Hoy el Evangelio es especial. Es uno de esos que me sé de memoria, pero que cada vez que lo leo, algo dentro de mí se recoloca:
«Venid a mí todos los que estáis cansados y agobiados, y yo os aliviaré… Porque mi yugo es llevadero y mi carga ligera». (Mt 11, 28-30)
Una vez, un sacerdote le dio una explicación que me quedó grabada para siempre. Decía que la imagen del yugo no es casual. Que el yugo no se lleva solo. Lo arrastra una yunta. Dos bueyes. Juntos. Y que por eso Jesús usa esa imagen: porque Él mismo se mete en la yunta con nosotros. No nos quita la carga, la lleva con nosotros.
Y eso le da más magia y ayuda más.
Porque pienso en los días en los que todo cuesta más, los días más difíciles, de noticias duras, etc. En los días en que ni en la cabeza ni en el corazón era fácil encontrar la luz que me hiciera avanzar.

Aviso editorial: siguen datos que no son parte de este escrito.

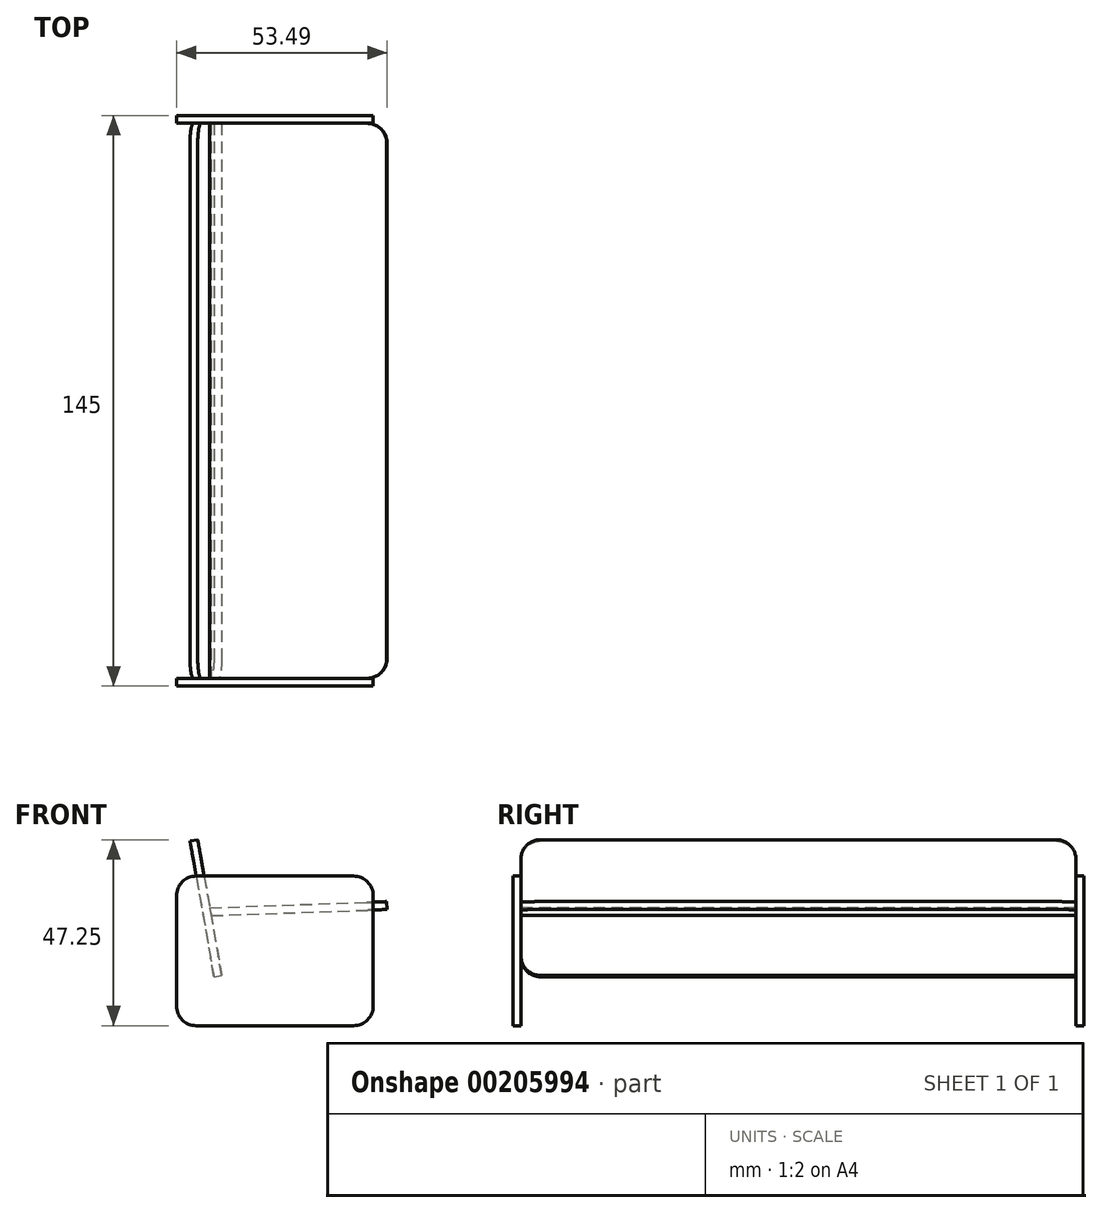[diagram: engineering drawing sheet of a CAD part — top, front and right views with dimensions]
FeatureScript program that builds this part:
annotation { "Feature Type Name" : "Feature", "Feature Type Description" : "" }
export const myFeature = defineFeature(function(context is Context, id is Id, definition is map)
    precondition{}
    {
        {
            var Q0;
            Q0=qCreatedBy(makeId("Front.planeOp"),FACE);
            var sketch = newSketch(context, id + "F0", { "sketchPlane" : qUnion([Q0])});
            skLineSegment(sketch, "E0.bottom", {"start": v(-25, -19) * mm, "end": v(25, -19) * mm});
            skLineSegment(sketch, "E0.top", {"start": v(-25, 19) * mm, "end": v(25, 19) * mm});
            skLineSegment(sketch, "E0.left", {"start": v(-25, -19) * mm, "end": v(-25, 19) * mm});
            skLineSegment(sketch, "E0.right", {"start": v(25, -19) * mm, "end": v(25, 19) * mm});
            skPoint(sketch, "E0.middle", {"position": v(0, 0) * mm});
            skLineSegment(sketch, "E1.bottom", {"start": v(-21.57, 27.9) * mm, "end": v(-19.6, 28.25) * mm});
            skLineSegment(sketch, "E1.top", {"start": v(-15.5, -6.57) * mm, "end": v(-13.52, -6.22) * mm});
            skLineSegment(sketch, "E1.left", {"start": v(-21.57, 27.9) * mm, "end": v(-15.5, -6.57) * mm});
            skLineSegment(sketch, "E1.right", {"start": v(-19.6, 28.25) * mm, "end": v(-13.52, -6.22) * mm});
            skLineSegment(sketch, "E2.bottom", {"start": v(-16.48, 8.95) * mm, "end": v(28.5, 10.52) * mm});
            skLineSegment(sketch, "E2.top", {"start": v(-16.55, 10.95) * mm, "end": v(28.42, 12.52) * mm});
            skLineSegment(sketch, "E2.left", {"start": v(-16.48, 8.95) * mm, "end": v(-16.55, 10.95) * mm});
            skLineSegment(sketch, "E2.right", {"start": v(28.5, 10.52) * mm, "end": v(28.42, 12.52) * mm});
            skLineSegment(sketch, "E3", {"start": v(-25, 19) * mm, "end": v(-20, 19) * mm});
            skSolve(sketch);
        }
        {
            var Q0;
            {var subQ0=sQuery(id+"F0.wireOp",EDGE,"E0.right");var subQ1=sQuery(id+"F0.wireOp",EDGE,"E0.top");var subQ2=makeQuery(id+"F0.imprint","INTERSECT",VERTEX,{"derivedFrom":[subQ1,subQ0]});Q0=makeQuery(id+"F0.imprint","IMPRINT",FACE,{"disambiguationData":[TD([[makeQuery(id+"F0.imprint","IMPRINT",EDGE,{"disambiguationData":[TD([[subQ2,1.0]])],"derivedFrom":subQ1}),-1.0]])]});}
            var Q1;
            {var subQ0=sQuery(id+"F0.wireOp",EDGE,"E2.bottom");var subQ1=sQuery(id+"F0.wireOp",EDGE,"E0.right");var subQ2=makeQuery(id+"F0.imprint","INTERSECT",VERTEX,{"derivedFrom":[subQ1,subQ0]});Q1=makeQuery(id+"F0.imprint","IMPRINT",FACE,{"disambiguationData":[TD([[makeQuery(id+"F0.imprint","IMPRINT",EDGE,{"disambiguationData":[TD([[subQ2,-1.0]])],"derivedFrom":subQ1}),1.0]])]});}
            var Q2;
            {var subQ2=sQuery(id+"F0.wireOp",EDGE,"E0.bottom");Q2=makeQuery(id+"F0.imprint","IMPRINT",FACE,{"disambiguationData":[TD([[makeQuery(id+"F0.imprint","IMPRINT",EDGE,{"derivedFrom":subQ2}),1.0]])]});}
            var Q3;
            {var subQ6=sQuery(id+"F0.wireOp",EDGE,"E1.top");Q3=makeQuery(id+"F0.imprint","IMPRINT",FACE,{"disambiguationData":[TD([[makeQuery(id+"F0.imprint","IMPRINT",EDGE,{"derivedFrom":subQ6}),1.0]])]});}
            var Q4;
            {var subQ0=sQuery(id+"F0.wireOp",EDGE,"E2.left");Q4=makeQuery(id+"F0.imprint","IMPRINT",FACE,{"disambiguationData":[TD([[makeQuery(id+"F0.imprint","IMPRINT",EDGE,{"derivedFrom":subQ0}),-1.0]])]});}
            extrude(context, id + "F1", {"entities" : qUnion([Q0, Q1, Q2, Q3, Q4]), "oppositeDirection" : true, "depth" : 2 * mm});
        }
        {
            var Q0;
            Q0=makeQuery(id+"F1.opExtrude","CAP_FACE",FACE,{"disambiguationData":[OSD([sQuery(id+"F0.wireOp",EDGE,"E0.bottom"),sQuery(id+"F0.wireOp",EDGE,"E0.top"),sQuery(id+"F0.wireOp",EDGE,"E0.left"),sQuery(id+"F0.wireOp",EDGE,"E0.right"),sQuery(id+"F0.wireOp",EDGE,"E3")])],"isStart":true});
            extrude(context, id + "F2", {"entities" : qUnion([Q0]), "operationType" : NewBodyOperationType.ADD, "oppositeDirection" : true, "depth" : 145 * mm, "hasSecondDirection" : true, "secondDirectionOppositeDirection" : true, "secondDirectionDepth" : 143 * mm});
        }
        {
            var Q0;
            {var subQ6=sQuery(id+"F0.wireOp",EDGE,"E1.top");Q0=makeQuery(id+"F0.imprint","IMPRINT",FACE,{"disambiguationData":[TD([[makeQuery(id+"F0.imprint","IMPRINT",EDGE,{"derivedFrom":subQ6}),1.0]])]});}
            var Q1;
            {var subQ5=sQuery(id+"F0.wireOp",EDGE,"E1.bottom");Q1=makeQuery(id+"F0.imprint","IMPRINT",FACE,{"disambiguationData":[TD([[makeQuery(id+"F0.imprint","IMPRINT",EDGE,{"derivedFrom":subQ5}),-1.0]])]});}
            var Q2;
            {var subQ0=sQuery(id+"F0.wireOp",EDGE,"E2.left");Q2=makeQuery(id+"F0.imprint","IMPRINT",FACE,{"disambiguationData":[TD([[makeQuery(id+"F0.imprint","IMPRINT",EDGE,{"derivedFrom":subQ0}),-1.0]])]});}
            extrude(context, id + "F3", {"entities" : qUnion([Q0, Q1, Q2]), "oppositeDirection" : true, "depth" : 143 * mm, "hasSecondDirection" : true, "secondDirectionOppositeDirection" : true, "secondDirectionDepth" : 2 * mm});
        }
        {
            var Q0;
            {var subQ0=sQuery(id+"F0.wireOp",EDGE,"E2.bottom");var subQ1=sQuery(id+"F0.wireOp",EDGE,"E0.right");var subQ2=makeQuery(id+"F0.imprint","INTERSECT",VERTEX,{"derivedFrom":[subQ1,subQ0]});Q0=makeQuery(id+"F0.imprint","IMPRINT",FACE,{"disambiguationData":[TD([[makeQuery(id+"F0.imprint","IMPRINT",EDGE,{"disambiguationData":[TD([[subQ2,-1.0]])],"derivedFrom":subQ1}),1.0]])]});}
            var Q1;
            {var subQ5=sQuery(id+"F0.wireOp",EDGE,"E2.right");Q1=makeQuery(id+"F0.imprint","IMPRINT",FACE,{"disambiguationData":[TD([[makeQuery(id+"F0.imprint","IMPRINT",EDGE,{"derivedFrom":subQ5}),1.0]])]});}
            extrude(context, id + "F4", {"entities" : qUnion([Q0, Q1]), "oppositeDirection" : true, "depth" : 143 * mm, "hasSecondDirection" : true, "secondDirectionOppositeDirection" : true, "secondDirectionDepth" : 2 * mm});
        }
        {
            var Q0;
            Q0=makeQuery(id+"F3.opExtrude","CAP_EDGE",EDGE,{"disambiguationData":[OSD([sQuery(id+"F0.wireOp",EDGE,"E1.bottom")])],"isStart":true});
            var Q1;
            Q1=makeQuery(id+"F3.opExtrude","CAP_EDGE",EDGE,{"disambiguationData":[OSD([sQuery(id+"F0.wireOp",EDGE,"E1.bottom")])],"isStart":false});
            var Q2;
            Q2=makeQuery(id+"F1.opExtrude","SWEPT_EDGE",EDGE,{"disambiguationData":[OSD([sQuery(id+"F0.wireOp",EDGE,"E0.left"),sQuery(id+"F0.wireOp",EDGE,"E3")])]});
            var Q3;
            Q3=makeQuery(id+"F1.opExtrude","SWEPT_EDGE",EDGE,{"disambiguationData":[OSD([sQuery(id+"F0.wireOp",EDGE,"E0.top"),sQuery(id+"F0.wireOp",EDGE,"E0.right")])]});
            var Q4;
            Q4=makeQuery(id+"F4.opExtrude","CAP_EDGE",EDGE,{"disambiguationData":[OSD([sQuery(id+"F0.wireOp",EDGE,"E2.right")])],"isStart":true});
            var Q5;
            Q5=makeQuery(id+"F1.opExtrude","SWEPT_EDGE",EDGE,{"disambiguationData":[OSD([sQuery(id+"F0.wireOp",EDGE,"E0.bottom"),sQuery(id+"F0.wireOp",EDGE,"E0.right")])]});
            var Q6;
            Q6=makeQuery(id+"F1.opExtrude","SWEPT_EDGE",EDGE,{"disambiguationData":[OSD([sQuery(id+"F0.wireOp",EDGE,"E0.bottom"),sQuery(id+"F0.wireOp",EDGE,"E0.left")])]});
            var Q7;
            Q7=makeQuery(id+"F3.opExtrude","CAP_EDGE",EDGE,{"disambiguationData":[OSD([sQuery(id+"F0.wireOp",EDGE,"E1.top")])],"isStart":true});
            var Q8;
            Q8=makeQuery(id+"F2.opExtrude","SWEPT_EDGE",EDGE,{"disambiguationData":[OSD([sQuery(id+"F0.wireOp",EDGE,"E0.bottom"),sQuery(id+"F0.wireOp",EDGE,"E0.right")])]});
            var Q9;
            Q9=makeQuery(id+"F2.opExtrude","SWEPT_EDGE",EDGE,{"disambiguationData":[OSD([sQuery(id+"F0.wireOp",EDGE,"E0.bottom"),sQuery(id+"F0.wireOp",EDGE,"E0.left")])]});
            var Q10;
            Q10=makeQuery(id+"F2.opExtrude","SWEPT_EDGE",EDGE,{"disambiguationData":[OSD([sQuery(id+"F0.wireOp",EDGE,"E0.left"),sQuery(id+"F0.wireOp",EDGE,"E3")])]});
            var Q11;
            Q11=makeQuery(id+"F2.opExtrude","SWEPT_EDGE",EDGE,{"disambiguationData":[OSD([sQuery(id+"F0.wireOp",EDGE,"E0.top"),sQuery(id+"F0.wireOp",EDGE,"E0.right")])]});
            var Q12;
            Q12=makeQuery(id+"F4.opExtrude","CAP_EDGE",EDGE,{"disambiguationData":[OSD([sQuery(id+"F0.wireOp",EDGE,"E2.right")])],"isStart":false});
            fillet(context, id + "F5", {"entities" : qUnion([Q0, Q1, Q2, Q3, Q4, Q5, Q6, Q7, Q8, Q9, Q10, Q11, Q12]), "radius" : 5 * mm, "tangentPropagation" : true, "allowEdgeOverflow" : false});
        }
    });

Y aun así, aparecía una fuerza serena. Un descanso inexplicable. Una certeza suave de que no estaba solo.
Y es ahí cuando uno entiende que la fe no es anestesia… es yunta. No es que desaparezca el cansancio, es que Alguien lo carga contigo. No es que seamos perfectos u tengamos vidas maravillosas, sino que siendo quienes somos con nuestras imperfecciones y limitaciones, somos perfectos a Sus ojos.
Y de verdad… cuando confías del todo, cuando te abandonas aunque no entiendas,
¿no sentís que algo —o mejor dicho, Alguien— tira de ti más fuerte que tú mismo?
Por eso, aunque a veces cuesta, aunque veas todo negro, aunque no tengas fuerza, confía un poco más. Que Dios entrará en tu yunta y te ayudará con su peso.